L'essentiel de l'essor urbain est toutefois dû aux artisans. La construction de grandes églises et cathédrales
attire ainsi de nombreux bâtisseurs dans les villes. Les nouveaux métiers à tisser qui se répandent à partir du
XIe siècle entraînent une concentration de cette activité qui ne peut plus être pratiquée dans le cadre
domestique, comme avant. On trouve aussi des bouchers, des boulangers, des cordonniers ou des orfèvres.
II/Cultures et sociétés urbaines :
Des groupes sociaux très différents :
Au Moyen Âge, le groupe est une notion extrêmement importante car il peut protéger l'individu. Il est donc
important de s'organiser, en particulier par métiers, pour faire respecter ses droits et imposer des règles afin de
limiter la concurrence : ainsi naissent les guildes et les corporations, associations professionnelles par type de
métier. Les membres prêtent un serment, s'engagent à respecter certains tarifs et à prêter assistance aux autres
membres. Des banquets viennent renforcer cette solidarité. Elles font aussi pression pour obtenir des avantages.
Les guildes et corporations les plus importantes font construire des bâtiments qui leur servent de quartier
général. Les premiers noms de rue sont d'ailleurs souvent des noms de métier (rue des Tanneurs, rue de la
Boucherie,...). Grâce à ces associations, les marchands et artisans peuvent affirmer leurs droits face aux
hommes d'Église et face aux seigneurs et surtout chevaliers, qui habitent plus souvent en ville qu'on ne le croit
souvent.
Enfin, s'ils ne forment pas une catégorie professionnelle, les Juifs représentent un groupe spécifique dans les
villes du Moyen Âge. Ils sont surtout présents dans les villes du Sud, mais on en trouve aussi plus au Nord,
dans des quartiers (« juiveries ») .
La ville, lieu de la mobilité sociale :
Se côtoient donc en ville des hommes d'horizons très divers et de statuts sociaux très divers, mais,
contrairement à la campagne, où le paysan n'a a priori pas de chance de progresser socialement, les hiérarchies
sont moins fermées en ville. Cette situation est d'autant plus marquée que, lorsqu'ils fondent des bourgs ou
villes, les seigneurs accordent des conditions intéressantes à ceux qui viennent s'y installer. « L'air de la ville
rend libre », dit un proverbe du temps. La ville est considérée comme un lieu d'espoir, mais aussi un lieu de
perdition, en particulier par l'Église : à partir du XIIIe siècle, des nouveaux ordres religieux, les ordres
mendiants (« franciscains » ou « dominicains ») se spécialisent dans la prédication urbaine. Ils s'adressent aux
différentes catégories de métiers, signe que l'Église apprivoise progressivement cette réalité nouvelle.
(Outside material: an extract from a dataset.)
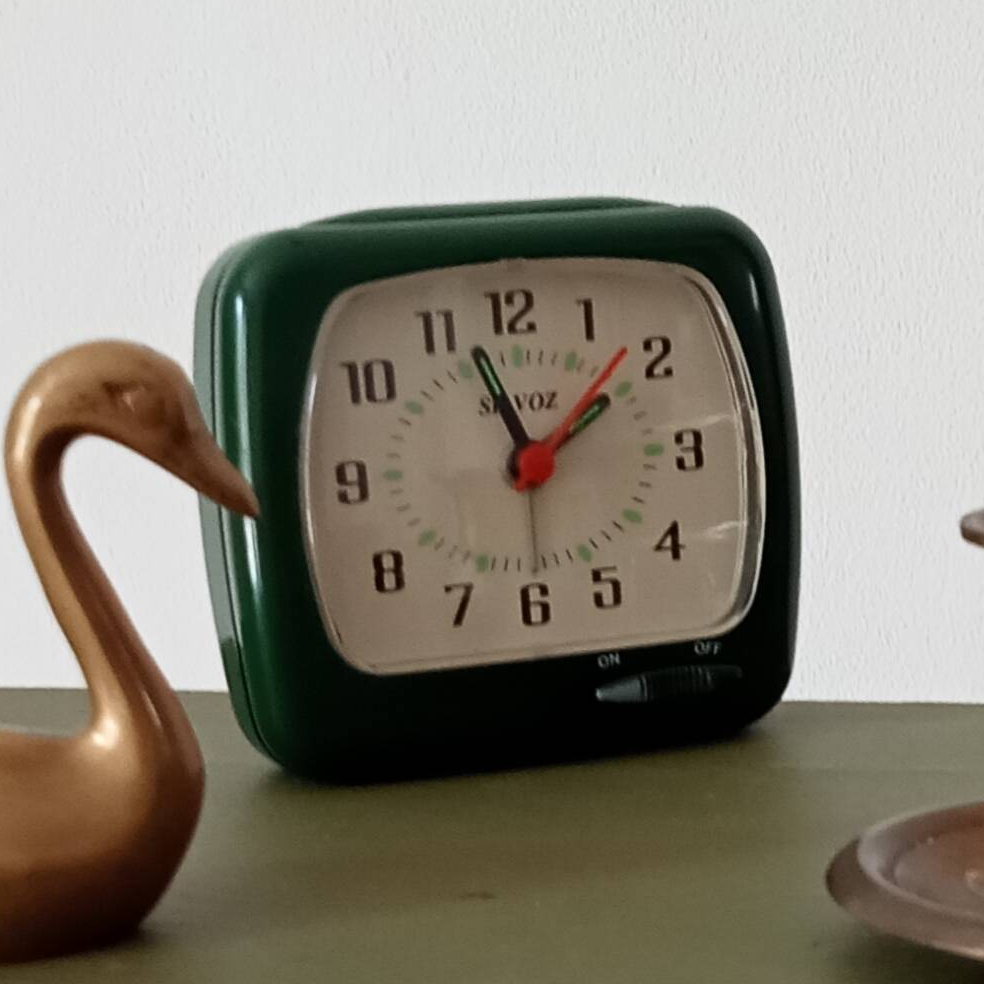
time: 1:56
L'affirmation d'une identité urbaine :
Ces développements donnent naissance à une réelle identité urbaine. Chaque ville a son histoire, ses fêtes, ses
traditions : l'identité urbaine est profondément religieuse. Ce sentiment d'appartenance à une même
communauté conduit les habitants des villes, surtout les bourgeois, à demander plus de pouvoir et une plus
grande autonomie pour cette ville, des privilèges qui sont inscrits dans une « franchise », document émis par le
seigneur. Cela apparait en premier en Italie, où la tradition urbaine est bien plus forte qu'ailleurs, et en Flandres,
où le comte crée des villes et les dote d'institutions civiques car il en tire des revenus importants. La forme la
plus aboutie de cette évolution est l'apparition d'une « commune » dans la ville. La commune a le droit d'élire
ses magistrats, de faire respecter son propre droit et d'avoir les attributs d'une institution autonome : des
armoiries, un sceau. Elle construit également des bâtiments qui symbolise sa puissance, comme un beffroi,
mais aussi des institutions de charité ou encore des ponts. Si certains acceptent sans trop de difficulté de
transformer des villes en communes, dans d'autres cas le rapport de force va jusqu'à l'affrontement.
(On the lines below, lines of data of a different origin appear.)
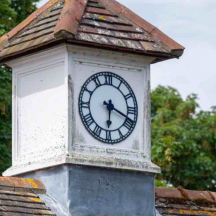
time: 6:18
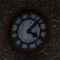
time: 4:07
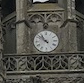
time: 10:51
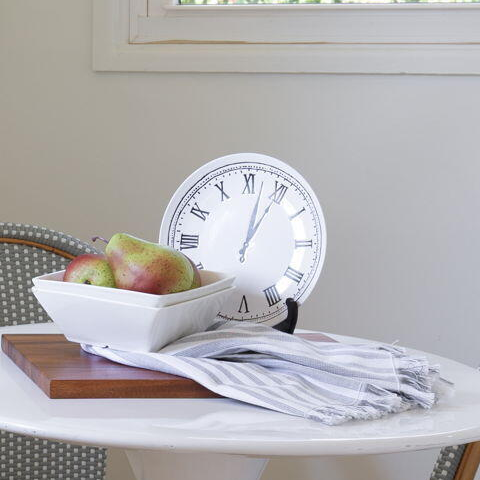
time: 1:02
II/ mise au point scientifique :
« Dans l’histoire longue des villes, ces siècles sont aussi importants que ceux de la révolution industrielle
des 19e et 20e siècle et son explosion urbaine. » (Simone Roux.)
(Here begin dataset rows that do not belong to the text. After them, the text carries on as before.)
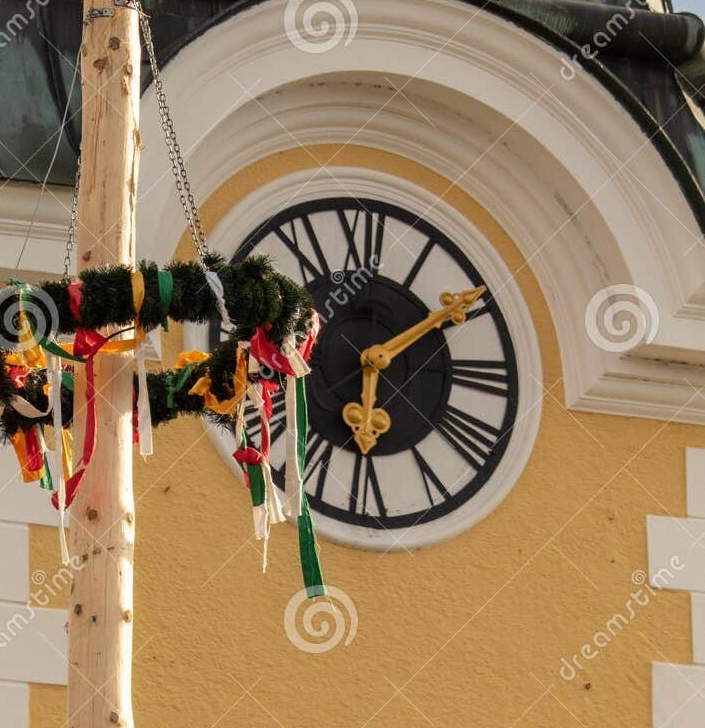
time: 6:09
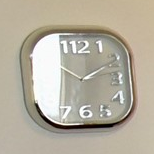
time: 2:10
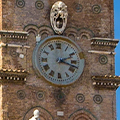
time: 2:18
Spécificité de la période : le temps du renouveau urbain en Occident. Il intervient après une phase de repli au
Haut Moyen Age (qui fait suite elle-même à un « âge d’or antique », lié à la romanisation, dont l’urbanisation
était le corollaire). Ce repli est manifeste, même s’il doit être nuancé : il a été plus faible dans les espaces
fortement romanisés (sud de la France, Italie) et la présence de l’évêque a permis une permanence du fait urbain
dans toute l’Europe christianisée. Ce repli a coïncidé avec la mise en place de la société féodo-seigneuriale.